Tropone or 2,4,6-cycloheptatrien-1-one is an organic compound with some importance in organic chemistry as a non-benzenoid aromatic. The compound consists of a ring of seven carbon atoms with three conjugated alkene groups and a ketone group. The related compound tropolone (2-hydroxy-2,4,6-cycloheptatrien-1-one) has an additional alcohol (or an enol including the double bond) group next to the ketone. Tropones are uncommon in natural products, with the notable exception of the 2-hydroxyl derivatives, which are called tropolones.

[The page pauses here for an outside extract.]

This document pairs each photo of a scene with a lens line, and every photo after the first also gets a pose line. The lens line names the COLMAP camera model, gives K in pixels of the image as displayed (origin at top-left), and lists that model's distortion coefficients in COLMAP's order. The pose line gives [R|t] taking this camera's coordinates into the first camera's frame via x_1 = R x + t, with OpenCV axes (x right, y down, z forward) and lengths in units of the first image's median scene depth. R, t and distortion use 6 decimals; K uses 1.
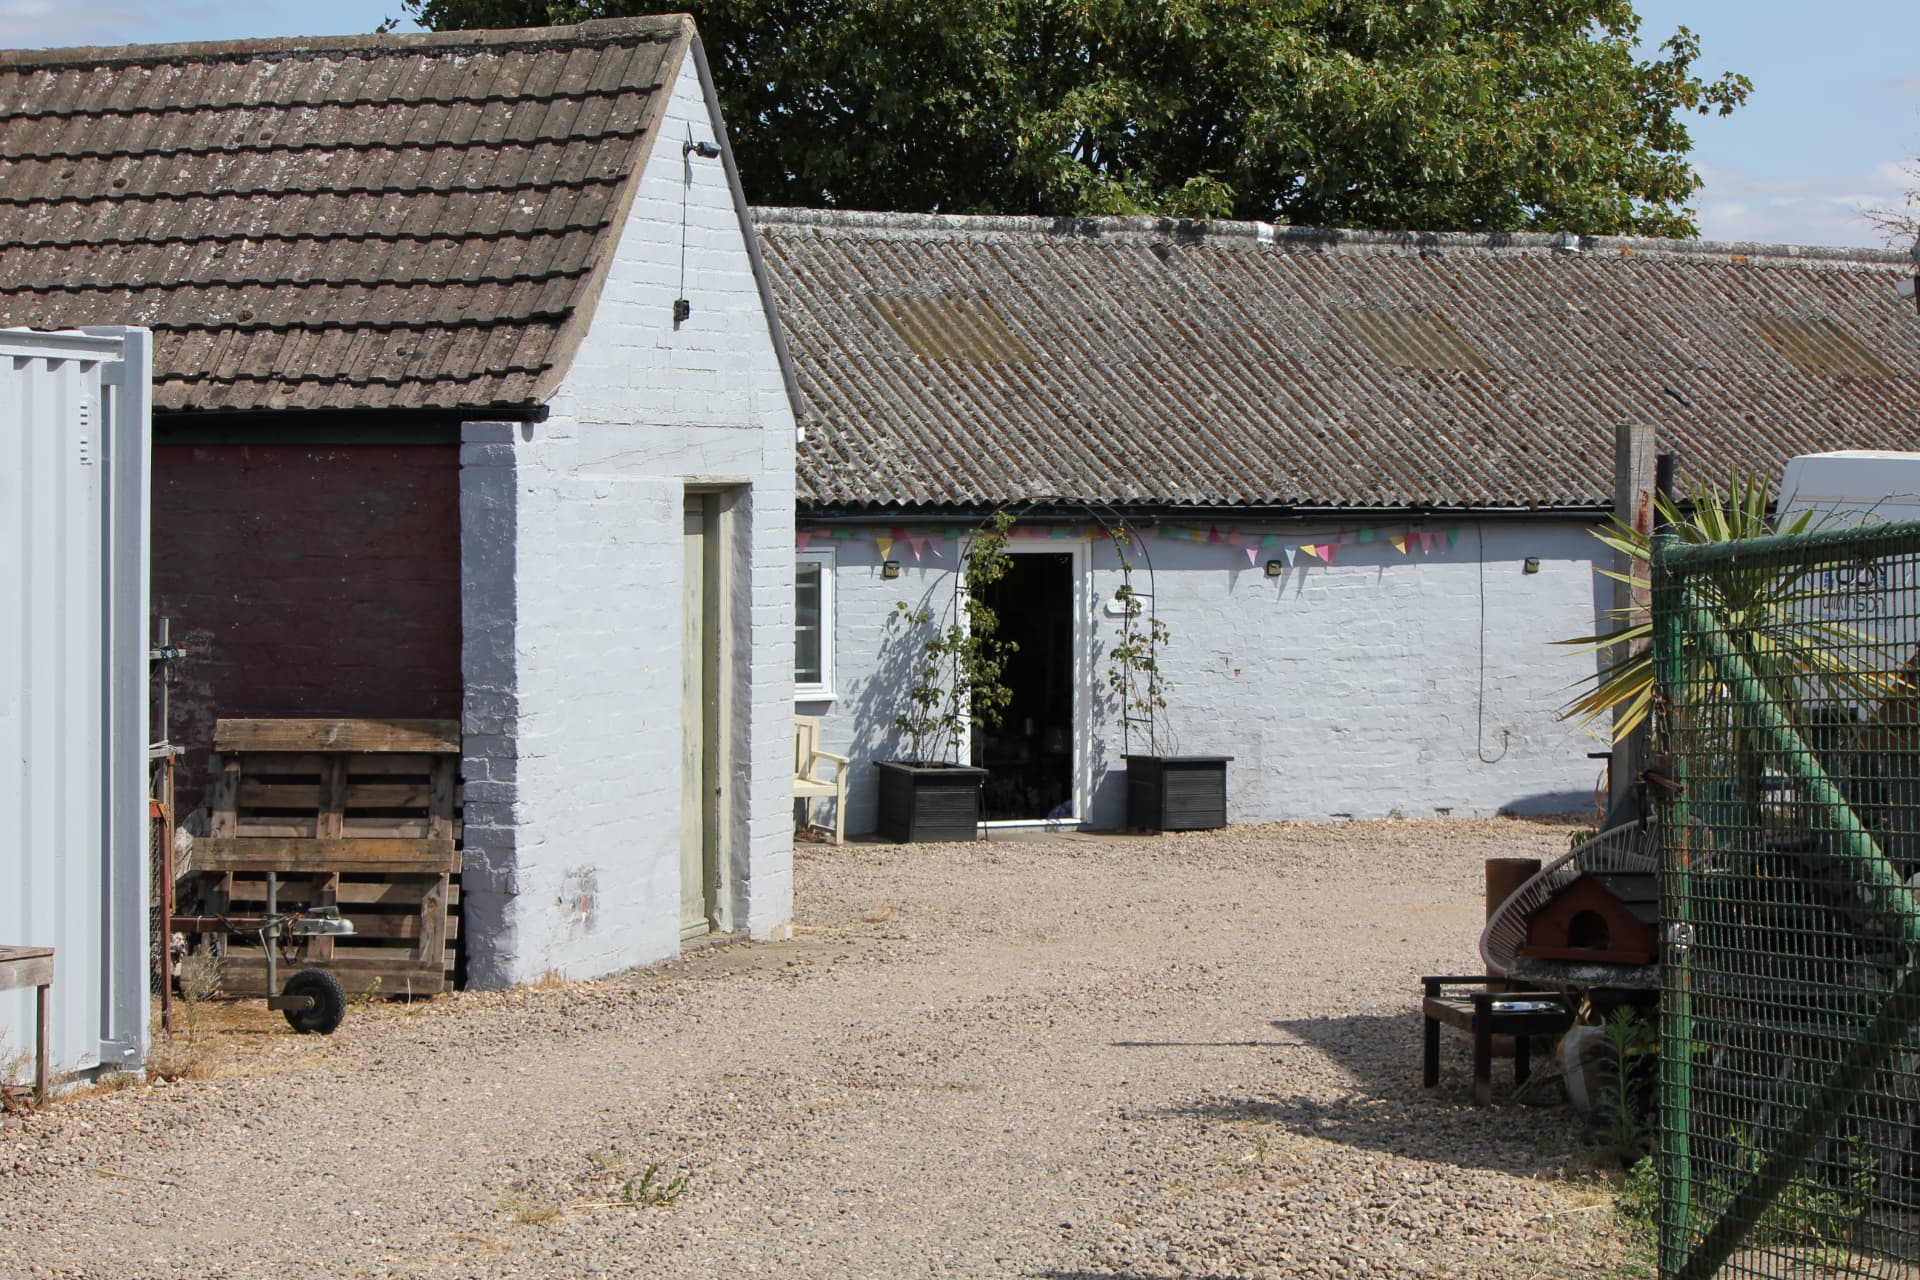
lens RADIAL K [[5505.4, 0, 960.0], [0, 5505.4, 640.0], [0, 0, 1]] dist [-0.411556, 0.128500]
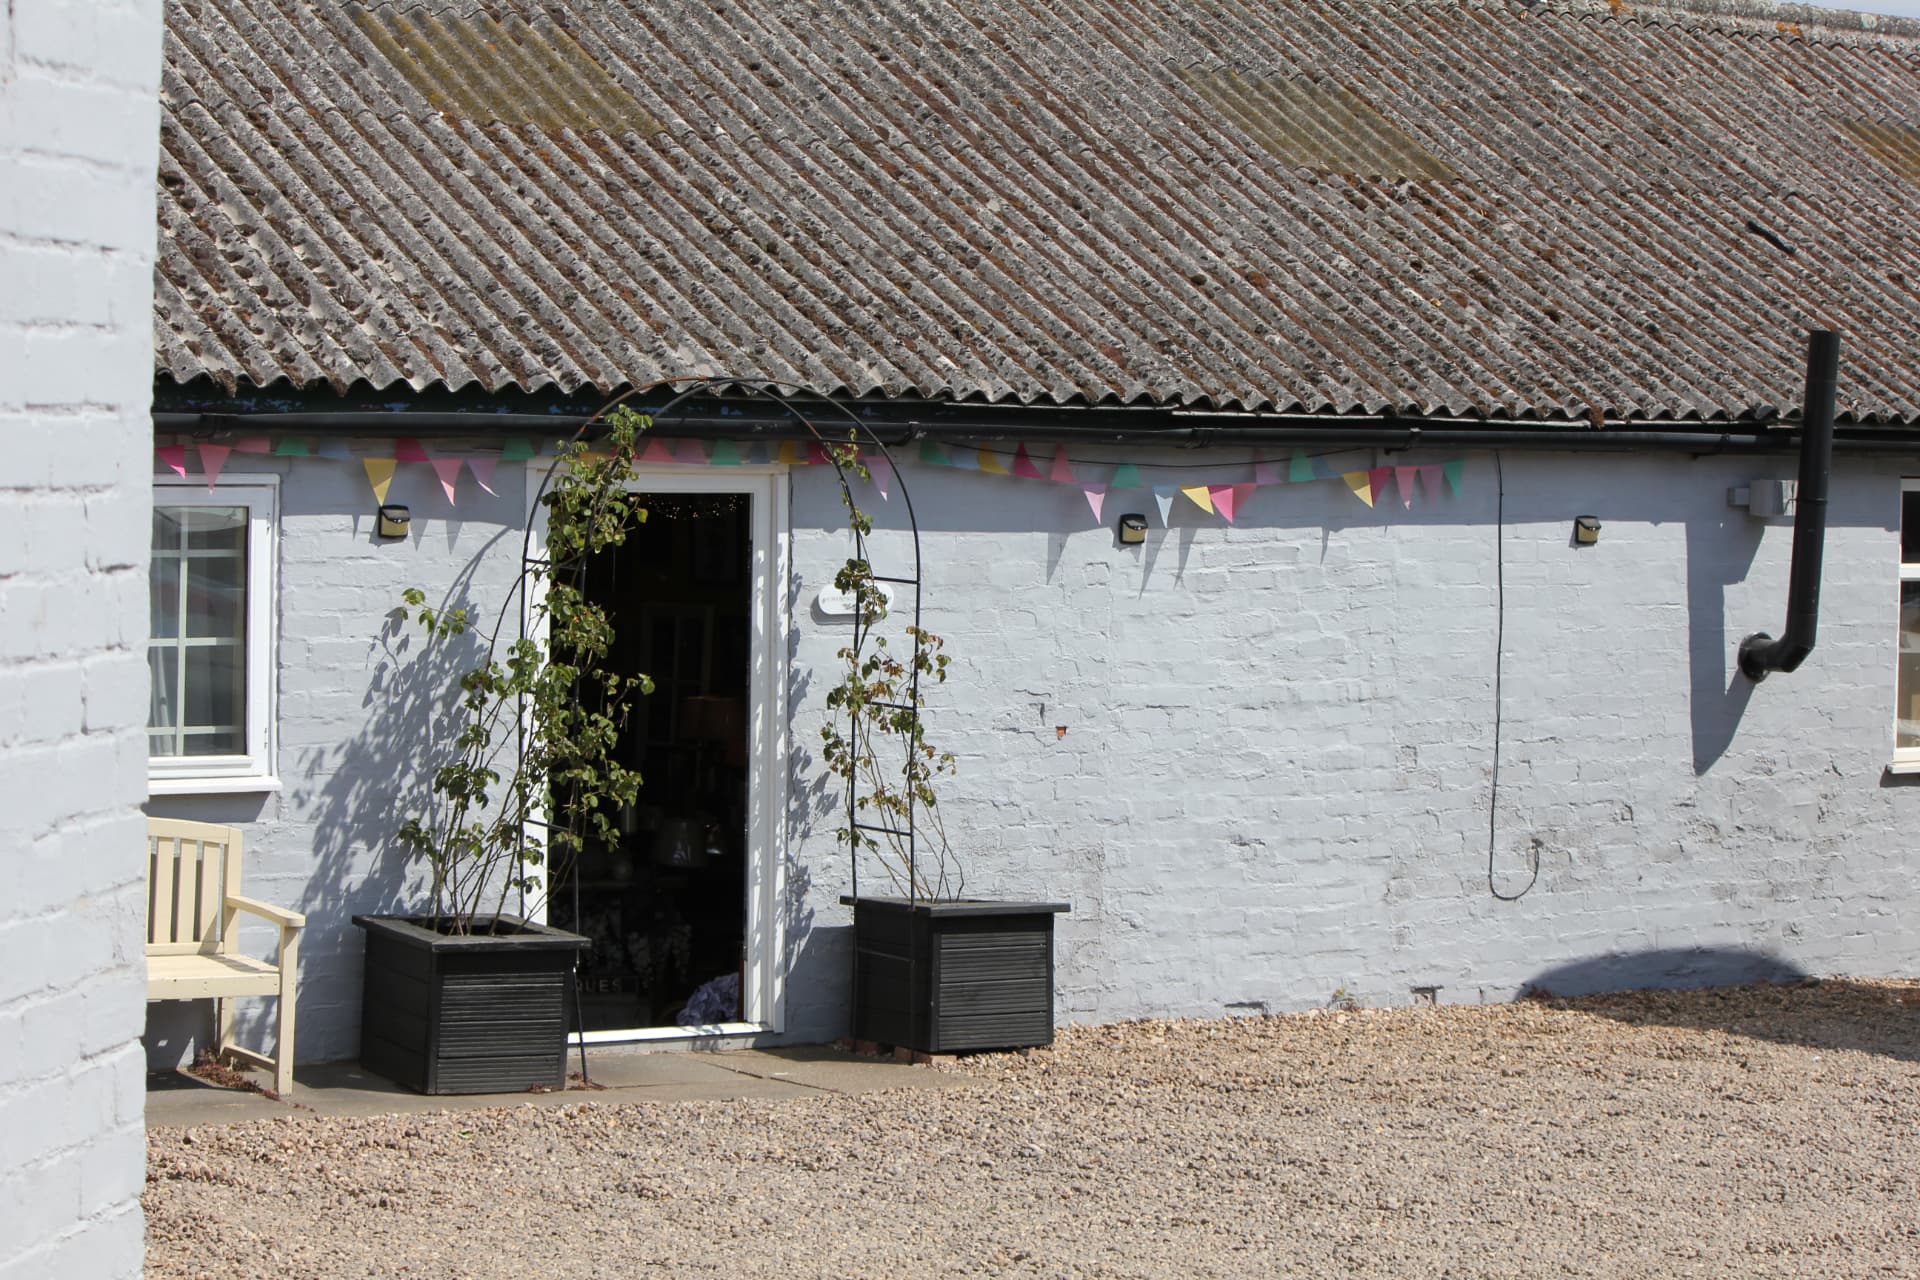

Tropone has been known since 1951 and is also called cycloheptatrienylium oxide. The name tropolone was coined by M. J. S. Dewar in 1945 in connection to perceived aromatic properties.

==Properties==
Dewar in 1945 proposed that tropones could have aromatic properties. The carbonyl group is more polarized as a result of the triene ring, giving a partial positive charge on the carbon atom (A) and a partial negative charge on oxygen. In an extreme case, the carbon atom has a full positive charge (B) forming a tropylium ion ring which is an aromatic 6 electron system (C).

Tropones are also basic (D) as a result of the aromatic stabilization. This property can be observed in the ease of salt formation with acids. The dipole moment for tropone is 4.17 D compared to a value of only 3.04 D for cycloheptanone. This difference is consistent with stabilization of the dipolar resonance structure.

==Synthesis==
Numerous methods exist for the organic synthesis of tropones and its derivatives. Two selected methods for the synthesis of tropone are by selenium dioxide oxidation of cycloheptatriene and indirectly from tropinone by a Hofmann elimination and a bromination.

==Reactions==
Tropone undergoes ring contraction to benzoic acid with potassium hydroxide at elevated temperature. Many derivatives also contract to the corresponding arenes. Tropone reacts in electrophilic substitution, for instance with bromine, but the reaction proceeds through the 1,2-addition product and is not an electrophilic aromatic substitution.

Tropone derivatives also react in nucleophilic substitution very much like in nucleophilic aromatic substitution.

Tropone is also found to react in an [8+3]annulation with a cinnamic aldehyde

===Diene character===
Tropone behaves as a diene in a Diels-Alder reactions, for instance with maleic anhydride. Similarly, it forms adducts with iron tricarbonyl, akin to (butadiene)iron tricarbonyl.

==Derivatives==

| Name | Chemical structure | Natural sources |
|---|---|---|
| Tropolone |  | Pseudomonas lindbergii, Pseudomonas plantarii |
| Hinokitiol |  | Cupressaceae trees |
| Stipitatic acid |  | Talaromyces stipitatus |
| Tropodithietic acid |  | Phaeobacter piscinae, Phaeobacter inhibens, Phaeobacter gallaeciensis |
| Colchicine |  | Colchicum autumnale, Gloriosa superba |

Other tropone derivatives include puberulonic and puberulic acids, roseobacticides, pernambucone, crototropone, orobanone.